Die Genfer Privatbank UBP hat am Donnerstag das Personal der übernommenen Bank Coutts in Genf und Zürich über die Auswirkungen der Übernahme informiert. So sollen bis Ende Oktober zwischen 60 und 110 Stellen wegfallen.

Von der Integration der Bank Coutts sind insgesamt 850 Angestellte betroffen, 400 davon in der Schweiz, wie eine UBP-Sprecherin auf Anfrage der Nachrichtenagentur sda sagte. Von den 400 Coutts-Angestellten in der Schweiz plant UBP nur 140 bis 240 Personen auch längerfristig zu übernehmen.
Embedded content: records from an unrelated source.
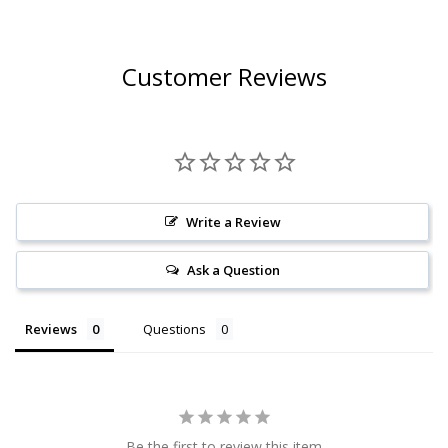
Customer Reviews
Write a Review
Ask a Question
Reviews
Questions
Be the first to review this item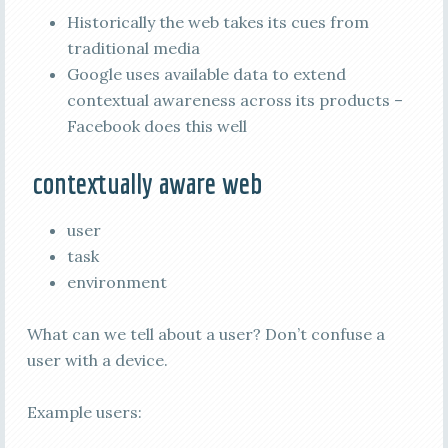
Historically the web takes its cues from
traditional media
Google uses available data to extend
contextual awareness across its products –
Facebook does this well
contextually aware web
user
task
environment
What can we tell about a user? Don’t confuse a
user with a device.
Example users: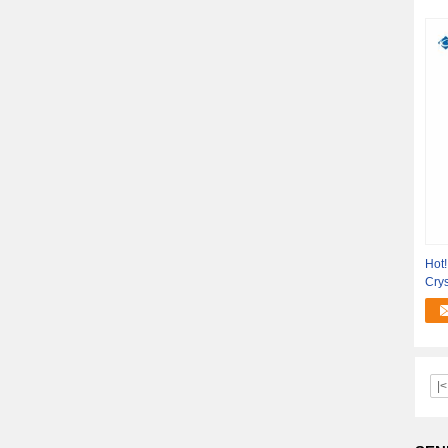
Hot
Crys
Out
|<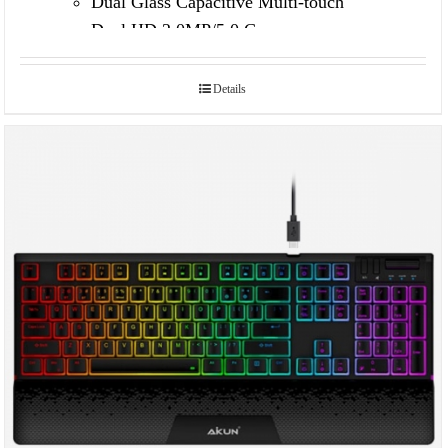
Dual Glass Capacitive Multi-touch
Dual HD 2.0MP/5.0 Camera
Details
In einer ersten Phase bis Ende Oktober will UBP 60 bis 110 Personen entlassen. Weitere 100 bis 150 Stellen sollen bis 2017 wegfallen. Bis dann sind diese Angestellten für die Überführung und Einstellung der Schweizer Aktivitäten der britischen Bank zuständig. Der Umfang des Stellenabbaus kann sich gemäss der UBP-Sprecherin jedoch im Lauf der Zeit noch ändern. Für die bis Ende Oktober entlassenen 60 bis 110 Angestellten ist ein Sozialplan in Vorbereitung. Was mit den übrigen 450 Coutts-Angestellte in Singapur, Dubai und Monaco geschehen soll, ist noch nicht klar. UBP will über den Sommer einen entsprechenden Plan ausarbeiten. Das internationale Private Banking-Geschäft von Coutts war von der Coutts-Besitzerin Royal Bank of Scotland (RBS) nach einem lang andauernden Verkaufsprozess Ende März an die UBP verkauft worden. Es umfasst verwaltete Vermögen von mehr als 30 Mrd. Franken.